Depois de ter sido absolvido pelo Tribunal Judicial da Comarca dos Açores (TJCPD) de insolvência culposa da antiga empresa municipal Azores Parque (AzP), a 19 de Abril do ano passado, José Manuel Bolieiro, antigo presidente da autarquia de Ponta Delgada e actual presidente do Governo Regional dos Açores, vai voltar a ser julgado no âmbito deste processo, por decisão do Tribunal da Relação de Lisboa, que anulou a sentença de primeira instância.
Num acórdão revelado esta terça-feira, a que o PÚBLICO teve acesso, o colectivo de juízes considerou procedente um recurso interposto pela advogada de defesa de Carlos Silveira (um dos dois únicos condenados), citando também para o novo julgamento o advogado Rui Melo Cordeiro, ex-presidente do Santa Clara, acusado de desviar fundos da falida sociedade municipal, e que tinha ficado de fora do banco dos réus no primeiro julgamento, devido a um acordo extrajudicial com a massa insolvente.
“Foi feita justiça no sentido de se aplicar o melhor direito ao caso concreto, algo que o tribunal de primeira instância não fez, por inércia, como é referido neste acórdão”, notou Paula Vilares, advogada de Carlos Silveira. O seu cliente acabou por ser um dos dois únicos condenados neste processo, que absolveu todos os restantes arguidos, nomeadamente os anteriores administradores camarários da AzP e o próprio elenco municipal.
A 30 de Dezembro de 2020, José Manuel Bolieiro, que assumira um mês antes a presidência do Governo Regional dos Açores, invocou a qualidade de membro do Conselho de Estado (CE), por inerência do cargo, e a necessidade do TJCPD requerer autorização ao órgão consultivo do Presidente da República para prestar depoimento no julgamento, como pedido pelo administrador da insolvência e admitido pelo próprio tribunal. Requereu ainda o exercício da prerrogativa legal de depor por escrito, mas a juíza acabou por prescindir do depoimento, a 24 de Janeiro de 2021, alegando a celeridade do processo. “Como a sentença foi anulada, vai voltar a fazer-se o julgamento e a prova. Vai-se voltar a ouvir todas as testemunhas e vamos novamente requerer a audiência de José Manuel Bolieiro”, garantiu Paula Vilares.
O início do fim da AzP começou a desenhar-se no final de 2018, quando Rui Melo Cordeiro iniciou contactos para a compra da sociedade camarária, que estava em vias de ser internalizada (extinta e integrada na autarquia) devido à sua grave situação financeira. O dirigente desportivo contactou o vereador socialista Vítor Fraga, que estabeleceu a ponte com o então presidente social-democrata da Câmara Municipal de Ponta Delgada (CMPD), José Manuel Bolieiro.

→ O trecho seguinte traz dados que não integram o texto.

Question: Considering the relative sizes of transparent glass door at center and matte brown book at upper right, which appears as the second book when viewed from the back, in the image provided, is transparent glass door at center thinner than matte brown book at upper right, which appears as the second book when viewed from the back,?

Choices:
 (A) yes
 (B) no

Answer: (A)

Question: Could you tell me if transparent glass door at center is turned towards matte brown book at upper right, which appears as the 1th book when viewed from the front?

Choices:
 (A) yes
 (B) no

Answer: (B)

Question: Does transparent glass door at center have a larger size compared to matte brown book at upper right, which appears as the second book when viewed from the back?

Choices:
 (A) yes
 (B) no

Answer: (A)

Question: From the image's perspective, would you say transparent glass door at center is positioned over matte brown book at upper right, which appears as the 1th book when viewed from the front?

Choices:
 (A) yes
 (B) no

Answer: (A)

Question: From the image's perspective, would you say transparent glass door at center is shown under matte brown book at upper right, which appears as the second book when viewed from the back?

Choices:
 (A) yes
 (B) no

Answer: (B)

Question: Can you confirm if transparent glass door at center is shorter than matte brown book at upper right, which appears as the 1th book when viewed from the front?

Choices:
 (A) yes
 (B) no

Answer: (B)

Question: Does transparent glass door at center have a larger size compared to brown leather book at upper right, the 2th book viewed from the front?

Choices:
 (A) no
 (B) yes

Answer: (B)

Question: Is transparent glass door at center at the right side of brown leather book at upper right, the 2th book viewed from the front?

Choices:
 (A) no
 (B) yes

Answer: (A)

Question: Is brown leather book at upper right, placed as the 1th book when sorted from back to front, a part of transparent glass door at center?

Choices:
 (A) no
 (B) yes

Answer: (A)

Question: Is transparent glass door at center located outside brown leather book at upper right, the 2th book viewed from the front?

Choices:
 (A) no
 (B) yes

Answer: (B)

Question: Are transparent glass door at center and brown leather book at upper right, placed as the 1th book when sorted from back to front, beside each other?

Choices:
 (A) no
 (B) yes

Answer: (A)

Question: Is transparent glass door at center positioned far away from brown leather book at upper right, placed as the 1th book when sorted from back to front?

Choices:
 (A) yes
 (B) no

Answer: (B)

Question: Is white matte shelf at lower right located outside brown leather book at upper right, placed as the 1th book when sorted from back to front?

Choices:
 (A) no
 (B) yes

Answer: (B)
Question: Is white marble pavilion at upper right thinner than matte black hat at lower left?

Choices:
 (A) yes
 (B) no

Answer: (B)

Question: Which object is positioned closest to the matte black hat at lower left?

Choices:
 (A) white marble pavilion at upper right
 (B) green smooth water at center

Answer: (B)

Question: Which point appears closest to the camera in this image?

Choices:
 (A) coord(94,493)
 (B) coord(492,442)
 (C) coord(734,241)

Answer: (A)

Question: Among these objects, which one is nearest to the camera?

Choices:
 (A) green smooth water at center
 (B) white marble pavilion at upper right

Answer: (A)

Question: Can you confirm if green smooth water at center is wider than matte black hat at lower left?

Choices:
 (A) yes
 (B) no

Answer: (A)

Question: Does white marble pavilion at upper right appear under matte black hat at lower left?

A empresa municipal foi vendida a 11 de Março de 2019, após um breve concurso público, à sociedade Alixir Capital, que tem o empresário de Singapura Glen Lau (principal accionista da SAD do Santa Clara) como beneficiário último. Por 500 euros, a AzP, com mais de 11 milhões de euros de passivo e um património de 500 mil metros quadrados de terrenos, passou para as mãos de uma entidade privada desconhecida em Portugal, sem contas registadas na altura.
Em escassos meses, uma parte substancial do activo imobiliário foi desbaratada, vendida muito abaixo do seu valor patrimonial tributário ou até sem qualquer pagamento. Completamente esvaziada foi ainda a conta da AzP, aberta pelos novos gestores, sem que houvesse qualquer pagamento aos credores. Tudo em vésperas da declaração de insolvência pelo TJCPD a pedido do Banco Santander, a 26 de Novembro de 2019.
Uma parte muito substancial destas verbas foi parar à tesouraria da SAD do Santa Clara e à sociedade Melo Cordeiro (MC), Unipessoal, empresa constituída a 15 de Janeiro de 2019, com um capital social de 50 euros e detida, na altura, em exclusividade, por Rui Melo Cordeiro, que passaria a ter, depois, Glen Lau como sócio.
Silveira e Saleh, administradores da AzP em nome da Alixir Capital, foram os únicos condenados pelo TJCPD. A sentença determinou que ficassem “inibidos do exercício do comércio e para a ocupação de qualquer cargo de titular de órgão de sociedade comercial ou civil, associação ou fundação privada de actividade económica, empresa pública ou cooperativa, por um período de quatro anos”. Foram ainda condenados a “indemnizar os credores da insolvente no montante dos créditos não-satisfeitos”.
A defesa de Silveira insistiu sempre que o seu cliente seria um mero testa-de-ferro de Melo Cordeiro, que foi quem o indicou para a presidência da AzP. Silveira defendeu não ter competências para gerir uma empresa desta dimensão, garantindo que tudo o que fez foi a mando de Cordeiro.